Performance wise, how fast are Bitwise Operators vs. Normal Modulus?
Solution 1:
Unless you're using an ancient compiler, it can already handle this level of conversion on its own. That is to say, a modern compiler can and will implement i % 2 using a bitwise AND instruction, provided it makes sense to do so on the target CPU (which, in fairness, it usually will).
In other words, don't expect to see any difference in performance between these, at least with a reasonably modern compiler with a reasonably competent optimizer. In this case, "reasonably" has a pretty broad definition too--even quite a few compilers that are decades old can handle this sort of micro-optimization with no difficulty at all.
Solution 2:
TL;DR Write for semantics first, optimize measured hot-spots second.
At the CPU level, integer modulus and divisions are among the slowest operations. But you are not writing at the CPU level, instead you write in C++, which your compiler translates to an Intermediate Representation, which finally is translated into assembly according to the model of CPU for which you are compiling.
In this process, the compiler will apply Peephole Optimizations, among which figure Strength Reduction Optimizations such as (courtesy of Wikipedia):
Original Calculation Replacement Calculation y = x / 8 y = x >> 3 y = x * 64 y = x << 6 y = x * 2 y = x << 1 y = x * 15 y = (x << 4) - x
The last example is perhaps the most interesting one. Whilst multiplying or dividing by powers of 2 is easily converted (manually) into bit-shifts operations, the compiler is generally taught to perform even smarter transformations that you would probably think about on your own and who are not as easily recognized (at the very least, I do not personally immediately recognize that (x << 4) - x means x * 15).
Solution 3:
This is obviously CPU dependent, but you can expect that bitwise operations will never take more, and typically take less, CPU cycles to complete. In general, integer / and % are famously slow, as CPU instructions go. That said, with modern CPU pipelines having a specific instruction complete earlier doesn't mean your program necessarily runs faster.

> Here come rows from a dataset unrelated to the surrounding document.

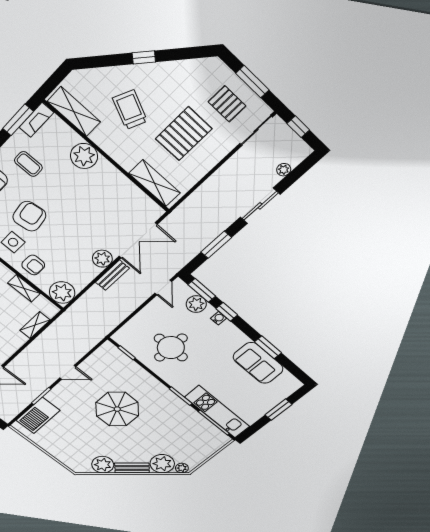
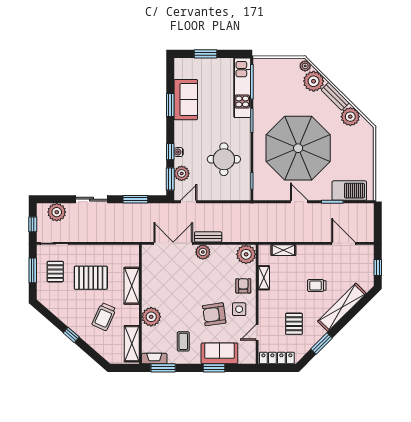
plant: (284, 170) -> (57, 212), width x1.87, depth x1.87
shelving: (155, 183) -> (132, 286), moved
parasol: (117, 409) -> (298, 148), width x1.86, depth x1.86

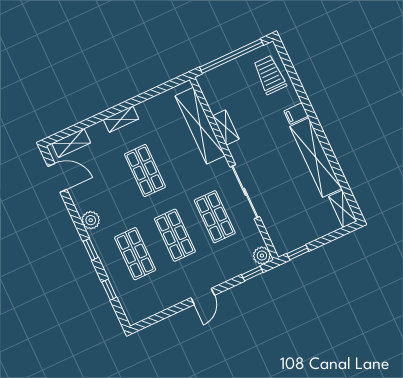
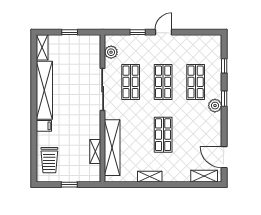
window: (231, 56) -> (69, 185), width x0.32
shelving: (121, 119) -> (150, 177), moved
shelving: (226, 127) -> (95, 151), moved
plant: (91, 220) -> (215, 106), moved
window: (298, 252) -> (70, 32), moved
plant: (262, 256) -> (111, 52), moved
window: (252, 274) -> (138, 32), moved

Best practice is to write code that's understandable, maintainable, and expressive of the logic it implements. It's extremely rare that this kind of micro-optimisation makes a tangible difference, so it should only be used if profiling has indicated a critical bottleneck and this is proven to make a significant difference. Moreover, if on some specific platform it did make a significant difference, your compiler optimiser may already be substituting a bitwise operation when it can see that's equivalent (this usually requires that you're /-ing or %-ing by a constant).
For whatever it's worth, on x86 instructions specifically - and when the divisor is a runtime-variable value so can't be trivially optimised into e.g. bit-shifts or bitwise-ANDs, the time taken by / and % operations in CPU cycles can be looked up here. There are too many x86-compatible chips to list here, but as an arbitrary example of recent CPUs - if we take Agner's "Sunny Cove (Ice Lake)" (i.e. 10th gen Intel Core) data, DIV and IDIV instructions have a latency between 12 and 19 cycles, whereas bitwise-AND has 1 cycle. On many older CPUs DIV can be 40-60x worse.